Sejak nyantri di sebuah pesantren
dulunya, Fida konsisten mengenakan pakaian muslimah dan jilbab sebagai pakaian
sehari-hari. Baginya, pakaian seperti ini akan melindunginya tidak hanya dari
sengatan panas matahari, juga mencegahnya memperlihatkan bagian-bagian tubuhnya
pada orang lain selain suaminya.
Dulu,
Fida hanya seorang ibu rumah tangga biasa. Setelah menyelesaikan kuliahnya di
Yogyakarta tahun 2004, Fida yang merupakan warga asli Medan, Sumatera Utara,
diboyong oleh suaminya tinggal di Lhokseumawe karena tugas suaminya di kota
ini. Setelah tsunami, mereka pindah ke Banda Aceh karena mutasi tugas suaminya.
Pilihan menjadi ibu rumah tangga baginya bukanlah pilihan karena tak ada
lowongan pekerjaan tapi memang sejak sebelum menikah Fida sudah menetapkan
bahwa dia akan memilih menjadi ibu rumah tangga saja jika kelak menikah.

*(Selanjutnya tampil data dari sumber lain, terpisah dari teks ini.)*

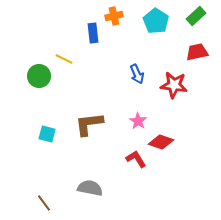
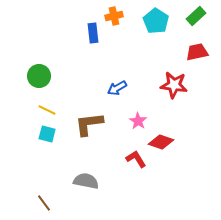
yellow line: moved 17 px left, 51 px down
blue arrow: moved 20 px left, 14 px down; rotated 84 degrees clockwise
gray semicircle: moved 4 px left, 7 px up
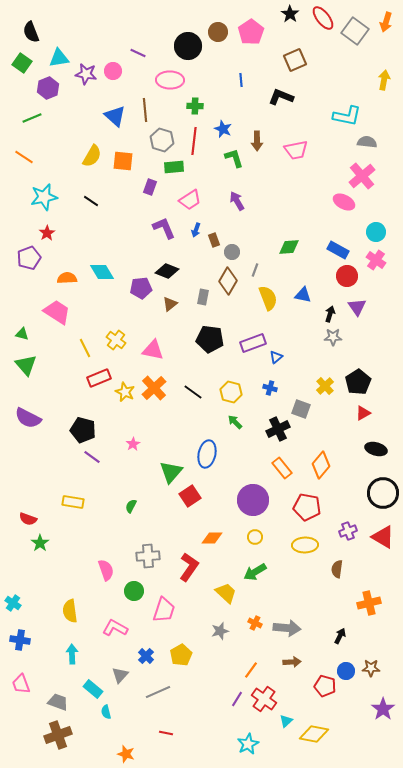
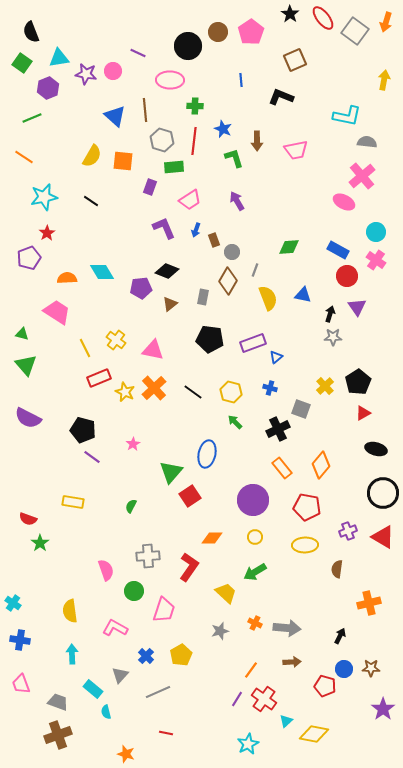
blue circle at (346, 671): moved 2 px left, 2 px up
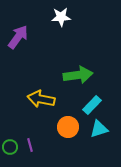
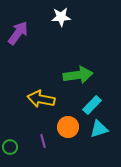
purple arrow: moved 4 px up
purple line: moved 13 px right, 4 px up
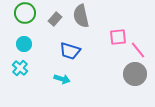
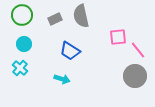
green circle: moved 3 px left, 2 px down
gray rectangle: rotated 24 degrees clockwise
blue trapezoid: rotated 15 degrees clockwise
gray circle: moved 2 px down
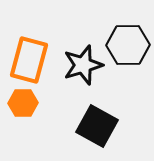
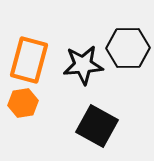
black hexagon: moved 3 px down
black star: rotated 12 degrees clockwise
orange hexagon: rotated 8 degrees counterclockwise
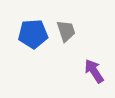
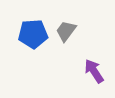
gray trapezoid: rotated 125 degrees counterclockwise
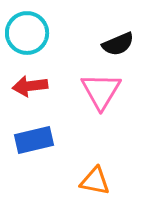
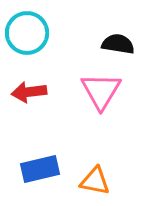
black semicircle: rotated 148 degrees counterclockwise
red arrow: moved 1 px left, 6 px down
blue rectangle: moved 6 px right, 29 px down
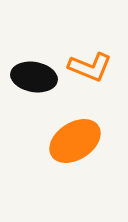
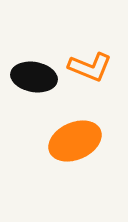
orange ellipse: rotated 9 degrees clockwise
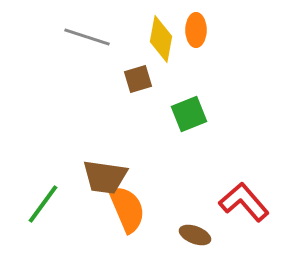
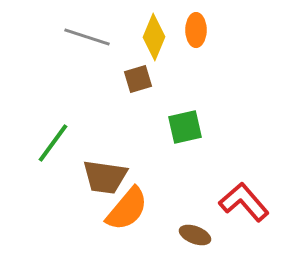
yellow diamond: moved 7 px left, 2 px up; rotated 12 degrees clockwise
green square: moved 4 px left, 13 px down; rotated 9 degrees clockwise
green line: moved 10 px right, 61 px up
orange semicircle: rotated 63 degrees clockwise
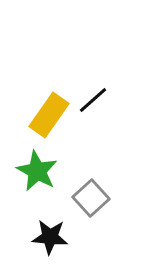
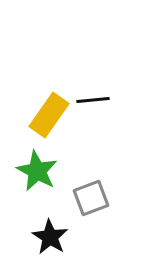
black line: rotated 36 degrees clockwise
gray square: rotated 21 degrees clockwise
black star: rotated 27 degrees clockwise
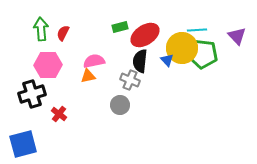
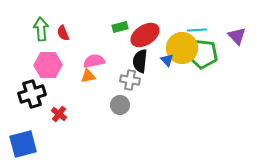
red semicircle: rotated 49 degrees counterclockwise
gray cross: rotated 12 degrees counterclockwise
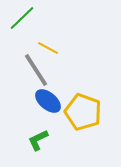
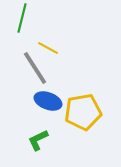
green line: rotated 32 degrees counterclockwise
gray line: moved 1 px left, 2 px up
blue ellipse: rotated 20 degrees counterclockwise
yellow pentagon: rotated 30 degrees counterclockwise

Setelah menikah dan punya anak, Fida dan suaminya semakin sepakat memutuskan
bahwa Fida tidak memilih pekerjaan kantoran demi kepentingan anak.
Work
Ketika mendapati ada banyak waktu kosong, maka Fida
mulai berpikir untuk berbisnis demi mengembangkan kemampuannya dengan
pertimbangan bahwa dengan berbisnis Fida masih bisa membawa serta
anaknya ke manapun dia pergi. Fida memilih bisnis yang bisa dikelola di tenpat
tinggalnya atau minimal tidak begitu jauh dari tempat dia tinggal, sehingga dia
merasa enjoy dan dekat dengan
anak-anak. Maka pilihan bisnisnya jatuh
pada bidang internet dengan membuka sebuah warung internet (warnet) di Banda
Aceh. Saat ditanya apa alasannnya
memilih bidang yang sangat jarang ditekuni oleh perempuan ini, Fida menjawab
karena sejak kuliah dulu dia sudah tertarik dan sangat menikmati dunia
internet. Ketika Fida pindah ke Banda Aceh, dia melihat ada banyak warnet
bertebaran tetapi konsep yang mereka pakai sangat tidak menyenangkan dan
membuat pengunjung tidak nyaman. Fida yang pernah lama tinggal di Yogyakarta
dan pernah melihat serta menikmati konsep warnet yang menarik dan unik di kota tersebut,
tertarik untuk terjun ke bisnis internet
dengan membuka usaha warnet. Didukung oleh suaminya yang seorang ahli di bidang
IT, maka pada akhir 2005, Fida me-launching usaha warnetnya dengan label
‘Waroeng Multimedia’ atau biasa disebut ‘WM’ saja. Berikut penampakan warnet
‘Waroeng Multimedia’ yang sempat terekam kamera. Foto-foto yang saya muat dalam
tulisan ini sudah mendapat ijin dari
yang bersangkutan.
Love
Warnet WM yang dikelola oleh Fida dengan suaminya dan
seorang temannya yang juga ahli dalam bidang IT. Modal awal berasal dari
kantongnya sendiri ditambah bantuan dari orangtuanya dan temannya tadi. Dengan
seorang suami yang ahli IT ditambah temannya yang juga memiliki keahlian di
bidang yang sama, maka berkembanglah warnet WM tersebut dan dikenal oleh banyak
orang. Fida sendiri bertindak sebagai direktur sementara suaminya hanya berperan
sebagai tehnisi ahli saja. Sebuah kerjasama yang solid antara suami dan istri
ini. Meskipun menjabat sebagai direktur, Fida tetaplah seorang Fida seperti
sebelumnya, yaitu seorang ibu rumah tangga yang lebih mengutamakan keluarga dan
anak-anaknya. Fida dan keluarga juga tinggal di lantai dua ruko warnet
tersebut. Jadi, Fida bisa berbisnis dari rumah sendiri. Sambil memantau bisnisnya,
Fida masih tetap bisa memantau perkembangan anak-anaknya. Untuk operator
warnet, Fida memperkerjakan mahasiswa di sekitarnya dengan sistem shift sehingga tidak akan menganggu
jadwal kuliah mereka. Dalam usaha warnet ini, Fida tidak hanya fokus pada
internet saja, di samping itu Fida menyediakan komik sebagai bahan bacaan serta
studio musik. Inilah yang membuat WM menjadi menarik dibandingkan dengan warnet lainnya.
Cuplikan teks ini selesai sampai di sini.